Placing youth at the centre of its vision of a people-centric youth, India, the current chair of the five-nation grouping of emerging powers, has pushed for fast-tracking reform of the UN Security Council and collective response to tackling global terror.
Ahead of the 8th BRICS summit in Goa on October 15-16, India hosted the second BRICS Youth Summit, which brought together young people from China, Russia, Brazil and South Africa, to brainstorm on a slew of global challenges and enhance people-to-people connect between the five countries.
Underscoring the power of youth in deepening the BRICS agenda, External Affairs Minister Sushma Swaraj stressed on the importance of promoting deeper exchanges among young people of the five BRICS countries. “Investing in youth makes them a partner in the endeavours that BRICS undertakes. And the youth of BRICS can show the value of cooperation and consensus to the world,” Swaraj said in New Delhi on June 30.
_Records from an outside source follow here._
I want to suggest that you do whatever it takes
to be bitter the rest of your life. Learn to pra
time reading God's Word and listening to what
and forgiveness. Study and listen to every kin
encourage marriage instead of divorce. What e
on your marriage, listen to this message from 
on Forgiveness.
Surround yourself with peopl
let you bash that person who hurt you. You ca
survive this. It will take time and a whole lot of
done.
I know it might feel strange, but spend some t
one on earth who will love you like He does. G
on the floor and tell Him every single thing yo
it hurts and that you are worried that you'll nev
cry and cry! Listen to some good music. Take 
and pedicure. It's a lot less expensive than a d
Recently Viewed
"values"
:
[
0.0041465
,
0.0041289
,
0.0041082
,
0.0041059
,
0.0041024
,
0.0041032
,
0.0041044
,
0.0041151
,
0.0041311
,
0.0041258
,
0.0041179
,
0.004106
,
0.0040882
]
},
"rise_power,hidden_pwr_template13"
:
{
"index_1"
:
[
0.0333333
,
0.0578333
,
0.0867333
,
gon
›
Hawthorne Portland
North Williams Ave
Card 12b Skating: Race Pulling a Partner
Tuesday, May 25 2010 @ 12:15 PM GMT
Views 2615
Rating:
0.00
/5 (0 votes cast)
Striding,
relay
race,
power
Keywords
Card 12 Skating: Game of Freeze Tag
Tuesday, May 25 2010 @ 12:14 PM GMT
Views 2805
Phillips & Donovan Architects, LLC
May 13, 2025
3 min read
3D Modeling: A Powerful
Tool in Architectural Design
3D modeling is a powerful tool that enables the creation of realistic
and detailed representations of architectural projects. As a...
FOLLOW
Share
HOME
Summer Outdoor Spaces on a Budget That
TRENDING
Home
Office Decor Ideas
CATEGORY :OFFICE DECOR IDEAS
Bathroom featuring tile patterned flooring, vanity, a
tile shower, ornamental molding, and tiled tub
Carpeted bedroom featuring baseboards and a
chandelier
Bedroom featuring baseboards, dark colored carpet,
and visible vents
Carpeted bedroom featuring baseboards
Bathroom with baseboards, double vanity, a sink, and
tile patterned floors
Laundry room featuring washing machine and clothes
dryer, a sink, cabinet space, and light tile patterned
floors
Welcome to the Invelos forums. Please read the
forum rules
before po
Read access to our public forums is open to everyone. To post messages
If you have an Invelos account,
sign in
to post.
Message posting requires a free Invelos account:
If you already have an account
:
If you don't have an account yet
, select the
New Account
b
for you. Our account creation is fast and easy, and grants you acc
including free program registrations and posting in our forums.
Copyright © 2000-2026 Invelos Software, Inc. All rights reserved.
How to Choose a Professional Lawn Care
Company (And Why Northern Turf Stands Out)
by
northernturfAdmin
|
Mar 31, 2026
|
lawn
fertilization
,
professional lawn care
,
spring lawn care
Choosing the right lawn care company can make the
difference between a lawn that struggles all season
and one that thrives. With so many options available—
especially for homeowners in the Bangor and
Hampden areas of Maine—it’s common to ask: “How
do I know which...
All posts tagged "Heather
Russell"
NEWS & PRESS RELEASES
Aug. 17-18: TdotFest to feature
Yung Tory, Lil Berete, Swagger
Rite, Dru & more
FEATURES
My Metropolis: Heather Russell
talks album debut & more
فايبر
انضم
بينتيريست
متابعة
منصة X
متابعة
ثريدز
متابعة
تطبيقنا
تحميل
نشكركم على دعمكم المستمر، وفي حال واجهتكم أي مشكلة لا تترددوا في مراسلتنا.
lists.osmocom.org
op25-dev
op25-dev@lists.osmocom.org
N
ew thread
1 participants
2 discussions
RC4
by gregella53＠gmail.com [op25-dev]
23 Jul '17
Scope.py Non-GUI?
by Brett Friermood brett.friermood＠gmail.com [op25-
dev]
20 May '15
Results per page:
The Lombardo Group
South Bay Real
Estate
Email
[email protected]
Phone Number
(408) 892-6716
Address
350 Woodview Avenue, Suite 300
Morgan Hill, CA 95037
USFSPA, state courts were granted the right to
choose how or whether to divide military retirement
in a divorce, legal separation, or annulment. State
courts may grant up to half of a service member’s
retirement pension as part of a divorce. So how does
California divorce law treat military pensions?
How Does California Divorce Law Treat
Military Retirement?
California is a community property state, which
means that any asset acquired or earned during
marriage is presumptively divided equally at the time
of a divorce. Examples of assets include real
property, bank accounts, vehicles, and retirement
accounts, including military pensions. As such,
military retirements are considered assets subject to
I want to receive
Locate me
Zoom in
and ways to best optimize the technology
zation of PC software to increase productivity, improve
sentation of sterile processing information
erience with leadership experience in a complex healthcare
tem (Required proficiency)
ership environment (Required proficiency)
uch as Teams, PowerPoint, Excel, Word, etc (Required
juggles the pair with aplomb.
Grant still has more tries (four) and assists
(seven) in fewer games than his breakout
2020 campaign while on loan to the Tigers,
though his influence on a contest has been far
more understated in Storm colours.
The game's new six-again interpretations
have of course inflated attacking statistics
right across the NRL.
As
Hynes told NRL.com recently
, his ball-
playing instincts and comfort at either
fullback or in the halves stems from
“All five BRICS countries have rich resources in terms of youth, and BRICS countries youthful and democratic profiles, combined with our economic vibrancy, this can be an asset in consolidating exchanges between our people,” she said.
The BRICS Youth Summit started at the 7th summit in Ufa, Russia, and fits in with India’s emphasis on making the grouping people-centric. Prime Minister Narendra Modi had unveiled a 10-pronged plan at the Ufa summit to make BRICS people-driven, which included promoting youth exchanges. Against this backdrop, under India’s BRICS Chairmanship, a series of events are being organised with special focus on youth. These include the BRICS Under-17 Football Tournament, Young Diplomats’ Forum, Young Scientists’ Conclave, Film Festival, Urbanisation Forum, Smart Cities Workshop, Local Bodies Conference, Wellness Conclave and Convention on Tourism.
“Making BRICS people-centric has been India’s priority. It is in this regard that we are organising BRICS events across the cities and provinces of India. The Summit itself will be held in October in Goa, a State in western India, famous for its churches, beaches and cuisine,” said Swaraj.
No good or bad terrorist
The minister also highlighted India’s priorities at the BRICS summit, which include spurring the reforms of the Security Council and shaping collective response to the rising tide of terrorism in the world. “Today, BRICS is shaping the global discourse significantly on issues ranging from SDGs, climate change, poverty alleviation, health, ICTs, corruption and norms of international law.”
“We also need to work together for early reforms of the UN Security Council, so that this body continues to be relevant to the needs of beneficial in the 21st century,” she said.
The minister also seized the occasion to send a message to “those countries which sponsor and harbour terrorists” and underlined the need to “work and fight together to eliminate international terrorism.” “This should be done without any differentiation of a “good” or “bad” terrorist. A terrorist is a terrorist, and is someone who is acting against humanity as a whole.”